Rotary Club

«Hannes» Schneider-Ammann bei Freunden

«Hannes» Schneider-Ammann bei Freunden

«Hannes» Schneider-Ammann bei Freunden

Rotarier und Nationalrat Johann Niklaus Schneider-Ammann referierte im Rotary Club «Bären»-Saal.

Traditionsgemäss referiert Johann Schneider-Ammann jährlich einmal in «seinem» Rotary Club. Seine kürzlich bekannt gegebene Bundesratskandidatur sorgte am vergangenen Montags-Lunch für ganz besondere Aufmerksamkeit und einen randvollen «Bären»-Saal. Johann Schneider-Ammann versorgte die Langenthaler Rotarier mit Hintergrundinformationen und gab auch Einblick in seine persönlichen Überlegungen.

Johann Schneider-Ammann hat für den Fall, dass er gewählt würde, die Nachfolge bei Ammann geregelt. Die Firma sei gut aufgestellt und verfüge über ein sehr starkes Führungsteam.

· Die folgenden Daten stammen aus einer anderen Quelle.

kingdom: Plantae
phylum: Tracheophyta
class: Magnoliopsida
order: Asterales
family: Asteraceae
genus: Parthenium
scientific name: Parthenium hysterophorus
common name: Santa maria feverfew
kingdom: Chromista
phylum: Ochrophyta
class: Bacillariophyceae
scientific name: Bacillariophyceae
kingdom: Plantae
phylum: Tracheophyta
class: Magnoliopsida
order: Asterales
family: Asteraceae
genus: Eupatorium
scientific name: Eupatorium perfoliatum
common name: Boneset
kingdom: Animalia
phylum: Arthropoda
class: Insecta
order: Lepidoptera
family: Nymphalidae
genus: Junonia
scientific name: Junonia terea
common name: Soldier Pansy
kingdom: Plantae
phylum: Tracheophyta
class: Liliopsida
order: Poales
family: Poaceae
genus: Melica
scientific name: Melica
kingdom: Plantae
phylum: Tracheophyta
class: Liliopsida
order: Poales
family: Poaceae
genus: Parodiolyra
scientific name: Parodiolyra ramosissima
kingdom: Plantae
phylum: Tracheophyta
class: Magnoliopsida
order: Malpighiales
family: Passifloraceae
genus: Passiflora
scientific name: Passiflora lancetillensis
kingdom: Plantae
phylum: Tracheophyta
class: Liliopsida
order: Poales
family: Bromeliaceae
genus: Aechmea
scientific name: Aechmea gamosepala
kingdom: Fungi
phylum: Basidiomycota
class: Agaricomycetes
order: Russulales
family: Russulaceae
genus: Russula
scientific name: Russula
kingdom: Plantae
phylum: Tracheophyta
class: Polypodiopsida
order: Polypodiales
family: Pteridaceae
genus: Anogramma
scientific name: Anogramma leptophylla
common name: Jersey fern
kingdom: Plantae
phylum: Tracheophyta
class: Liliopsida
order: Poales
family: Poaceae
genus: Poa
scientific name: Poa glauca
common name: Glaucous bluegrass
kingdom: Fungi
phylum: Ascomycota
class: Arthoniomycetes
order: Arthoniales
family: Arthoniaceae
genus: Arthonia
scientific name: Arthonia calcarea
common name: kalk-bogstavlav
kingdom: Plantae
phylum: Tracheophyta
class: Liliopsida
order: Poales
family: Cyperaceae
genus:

Auch eine familieninterne Nachfolge sei absehbar. Sein Sohn Hans-Christian (31) hat soeben das erste Jahr in der Firma beendet und wird im nächsten Jahr im Ausland ein MBA erwerben – um sich nachher definitiv für oder gegen einen Eintritt in die Firma zu entscheiden.

Die Familie unterstütze seine Bundesratskandidatur, obwohl die unvermeidliche Publicity in den Medien nicht unbedingt das sei, was sie suche. Er würde auch als Bundesrat viel Gewicht darauf legen, Mandat und Privatleben zu trennen.

Konstruktive Politik fortsetzen

Als möglicher Bundesrat möchte er konstruktiven und integrativen Teamgeist in den Bundesrat bringen. Als Vertreter des Werk- und Denkplatzes Schweiz könnte er zudem beitragen, der FDP wieder eine realwirtschaftlichere Ausrichtung und Wahrnehmung zu verleihen.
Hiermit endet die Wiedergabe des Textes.